Every researcher has a responsibility to contribute to a new world where research data that underly research findings are easily findable and interpretable. Hence the need for proper research data management and researchers are increasingly required to put a thorough data management approach into practice throughout the research process. These fairly recent RDM requirements are often formalised in policies of research institutions, funders (e.g. the necessity to develop a data management plan) and journals (e.g. the inclusion of data availability statement in the article). At first glance, these RDM requirements might seem difficult to comply with for researchers who are not yet familiar with them. when you look further, you will notice that RDM will be of help during your research and with that they also serve the purpose of improving the way we do science, making scientific results more transparent and reproducible.

mindthegap

Retraction of an article because access to the underlying data was not granted.

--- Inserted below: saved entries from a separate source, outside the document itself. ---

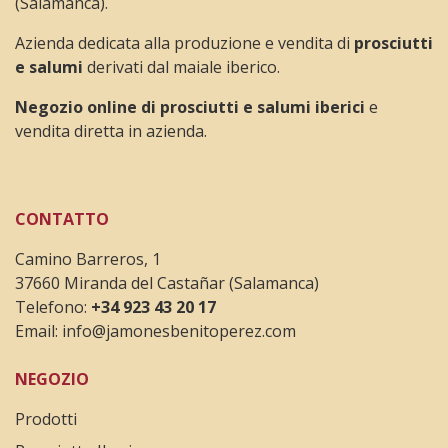
(Salamanca).
Azienda dedicata alla produzione e vendita di
prosciutti
e salumi
derivati dal maiale iberico.
Negozio online di prosciutti e salumi iberici
e
vendita diretta in azienda.
CONTATTO
Camino Barreros, 1
37660 Miranda del Castañar (Salamanca)
Telefono:
+34 923 43 20 17
Email:
info@jamonesbenitoperez.com
NEGOZIO
Prodotti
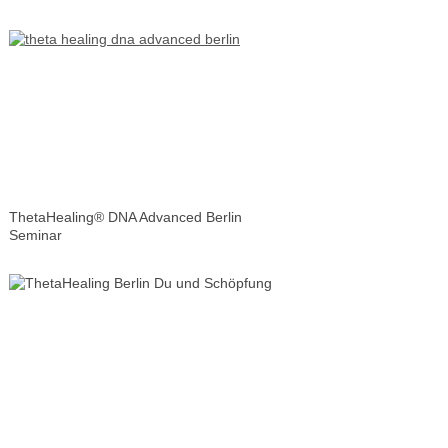
ThetaHealing® DNA Advanced Berlin
Seminar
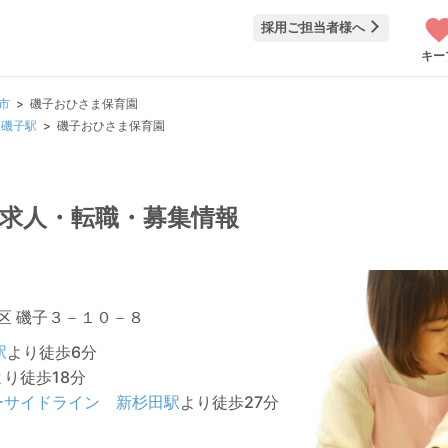
採用ご担当者様へ
キー
市
磯子おひさま保育園
磯子駅
磯子おひさま保育園
求人・転職・募集情報
区 磯子３－１０－８
駅
より徒歩6分
より徒歩18分
ーサイドライン
新杉田駅
より徒歩27分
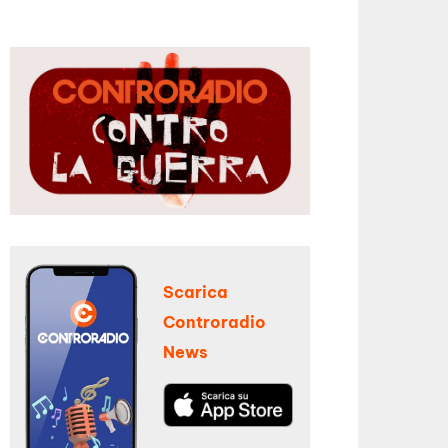
Scarica
Controradio
News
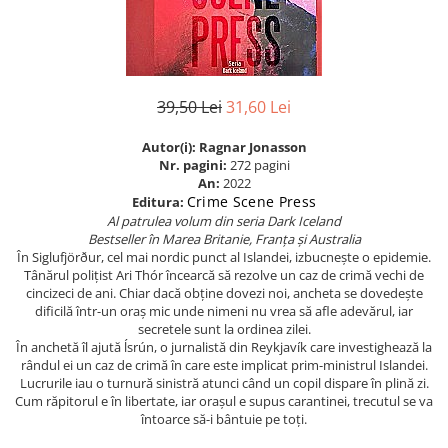
Istorie
Istorie/Critica
Jurnale/Memorii
39,50 Lei
31,60 Lei
Manuale scolare/Cursuri
Medicină
Autor(i): Ragnar Jonasson
Nr. pagini:
272 pagini
Poezie
An:
2022
Crime Scene Press
Editura:
Politică/Geopolitică
Al patrulea volum din seria Dark Iceland
Proză
Bestseller în Marea Britanie, Franța și Australia
În Siglufjörður, cel mai nordic punct al Islandei, izbucnește o epidemie.
Psihologie
Tânărul polițist Ari Thór încearcă să rezolve un caz de crimă vechi de
cincizeci de ani. Chiar dacă obține dovezi noi, ancheta se dovedește
Sociologie
dificilă într-un oraș mic unde nimeni nu vrea să afle adevărul, iar
secretele sunt la ordinea zilei.
Spiritualitate/Ezoterism
În anchetă îl ajută ĺsrún, o jurnalistă din Reykjavík care investighează la
Sport
rândul ei un caz de crimă în care este implicat prim-ministrul Islandei.
Lucrurile iau o turnură sinistră atunci când un copil dispare în plină zi.
Stiinte/Educatie
Cum răpitorul e în libertate, iar orașul e supus carantinei, trecutul se va
întoarce să-i bântuie pe toți.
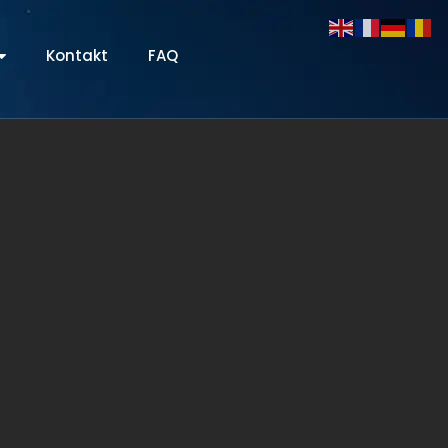
Kontakt
FAQ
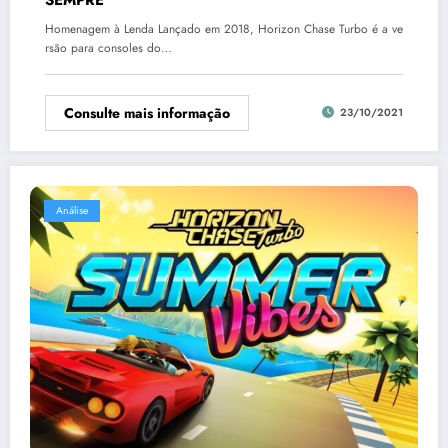
Homenagem à Lenda Lançado em 2018, Horizon Chase Turbo é a ve
rsão para consoles do…
Consulte mais informação
23/10/2021
Análise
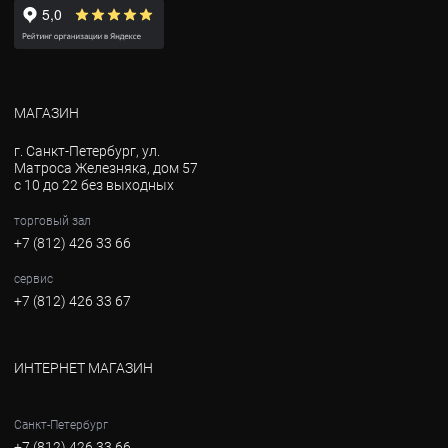
МАГАЗИН
г. Санкт-Петербург, ул.
Матроса Железняка, дом 57
с 10 до 22 без выходных
торговый зал
+7 (812) 426 33 66
сервис
+7 (812) 426 33 67
ИНТЕРНЕТ МАГАЗИН
Санкт-Петербург
+7 (812) 426 33 66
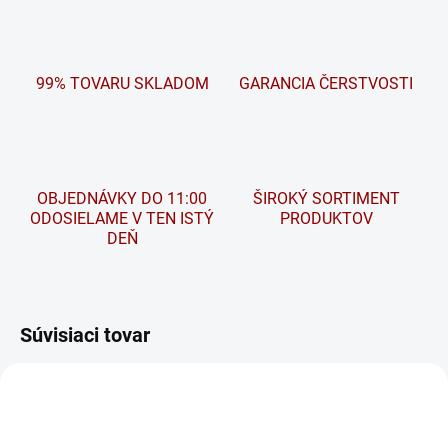
99% TOVARU SKLADOM
GARANCIA ČERSTVOSTI
OBJEDNÁVKY DO 11:00
ŠIROKÝ SORTIMENT
ODOSIELAME V TEN ISTÝ
PRODUKTOV
DEŇ
Súvisiaci tovar
SEZÓNA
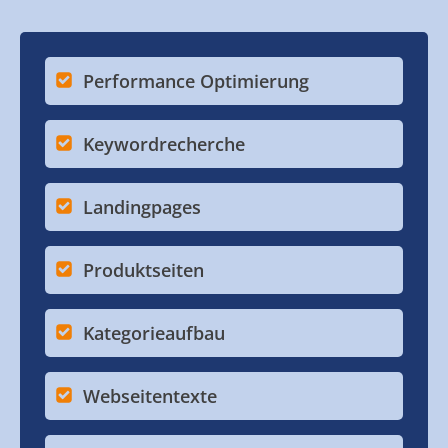
Performance Optimierung
Keywordrecherche
Landingpages
Produktseiten
Kategorieaufbau
Webseitentexte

Case: Lancet, NEJM retracts controversial COVID-19 studies based on surgisphere data – Retraction watch: “Two days after issuing expressions of concern about controversial papers on Covid-19, The Lancet and the New England Journal of Medicine have retracted the controversial articles on Covid-19 because a number of the authors were not granted access to the underlying data […]”.

mindthegap

“[…] Because all the authors were not granted access to the raw data and the raw data could not be made available to a third-party auditor, we are unable to validate the primary data sources underlying our article, “Cardiovascular Disease, Drug Therapy, and Mortality in Covid-19.” We therefore request that the article be retracted. We apologize to the editors and to readers of the journal for the difficulties that this has caused.””

Who is involved?

Researchers Researchers in general

The researcher develops a data management plan for his/her research that describes how research data will be collected, organised, documented, stored, used and looked after throughout the research lifecycle; implements good data management practices; and ensures that the data remain available in the long term.

Supervisor - Mentor

The supervisor supports and advises the researcher on data management practices and ethical, legal and contractual responsibilities.

University

The institution/university provides the tools, infrastructure and policies for the researcher to implement good data management practices.

Data Steward

Data stewards and research support staff provide advice, support and training on data management (planning) to the researcher.

mindthegap

The ALLEA Code also strongly confirms the importance of research data management and included the following:

  • Researchers, research institutions, and organisations ensure appropriate stewardship, curation, and preservation of all data, metadata, protocols, code, software, and other research materials for a reasonable and clearly stated period. 
  • Researchers, research institutions, and organisations ensure that access to data is as open as possible, as closed as necessary, and where appropriate in line with the FAIR principles (Findable, Accessible, Interoperable and Reusable) for data management. 
  • Researchers, research institutions, and organisations are transparent about how to access and gain permission to use data, metadata, protocols, code, software, and other research materials.  
  • Researchers inform research participants about how their data will be used, reused, accessed, stored, and deleted, in compliance with GDPR.  
  • Researchers, research institutions, and organisations acknowledge data, metadata, protocols, code, software, and other research materials as legitimate and citable products of research. 
  • Researchers, research institutions, and organisations ensure that any contracts or agreements relating to research results include equitable and fair provisions for the management of their use, ownership, and protection under intellectual property rights.